Türkiye'nin ilk modern ve çağdaş sanat müzesi İstanbul Modern'in yeni binasını gerçekten sanat camiamıza kazandırmaktan dolayı Eczacıbaşı ailesine çok çok teşekkür ediyorum. Bu projenin ilk adımları merhum Nejat Eczacıbaşı ve Sayın Oya Eczacıbaşı'nın İstanbul'a modern bir sanat merkezi kazandırmak için harekete geçmeleriyle atıldı. Nejat Bey'in ailesinin bu hayale sahip çıkmasıyla işte bugünlere gelindi. İstanbul Modern'in ilk binasını ise 2004 yılında yine bizzat katıldığımız bir programla açmıştık. Bu vesileyle adeta bir modern sanat şölenine de şahitlik etmiştik. O günden bu yana İstanbul Modern, ülkemizin birikiminin küresel ölçekte paylaşılmasına ve geleceğe aktarılmasına vesile oldu. Dünyanın dört bir yanından eserler, sanat ürünleri, İstanbulluların, gençlerimizin ve milletimizin beğenisine burada sunuldu. Şimdiye kadar 8,5 milyon ziyaretçiyi ağırlayan İstanbul Modern'in eğitim programlarıyla 850 bin çocuk ve gencimize ulaşmasını da ben çok çok kıymetli buluyorum, önemsiyorum. Her yaş ve kesimden insanımızı sanatla tanıştıran, sevdiren, İstanbul Modern'in önemli bir boşluğu doldurduğunu da görüyoruz.

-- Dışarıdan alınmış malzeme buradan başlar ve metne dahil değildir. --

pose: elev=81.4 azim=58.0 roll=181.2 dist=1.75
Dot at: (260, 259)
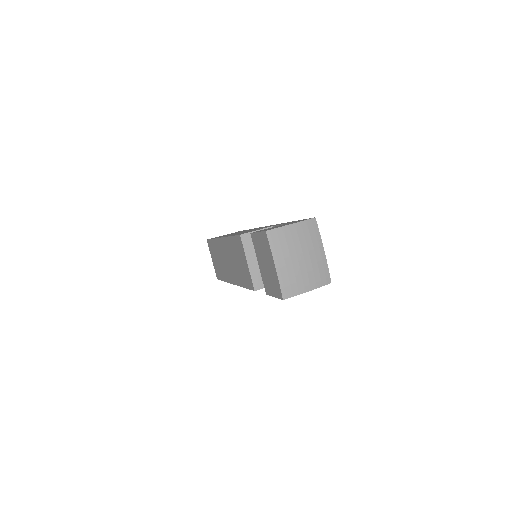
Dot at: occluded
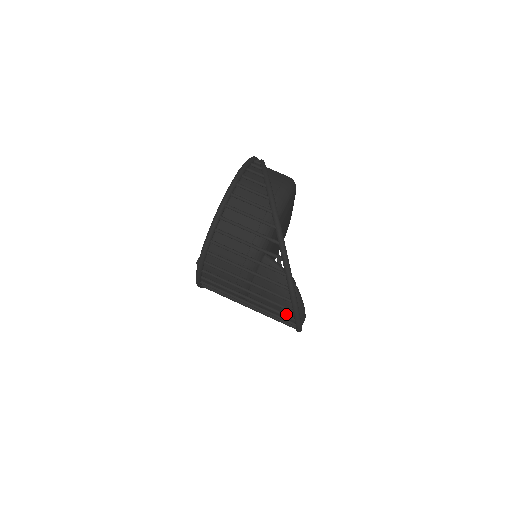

Cumhuriyet'imizin 100'üncü yılına bir armağan olarak değerlendirdiğim İstanbul Modern'in yeni binasının şehrimize çok ama çok büyük değer katacağına inanıyorum. İstanbul Modern, yeni binasıyla önümüzdeki dönemde de Türkiye'nin en prestijli çağdaş sanat merkezlerinden biri olmayı sürdürecektir. Bu güzel eserimizin şehrimize, kültür ve sanat camiamıza kazandırılmasına vesile olan Kültür ve Turizm Bakanlığımıza, Eczacıbaşı topluluğuna, Doğuş Grubu'na ve Bilgili Holding'e teşekkür ediyorum.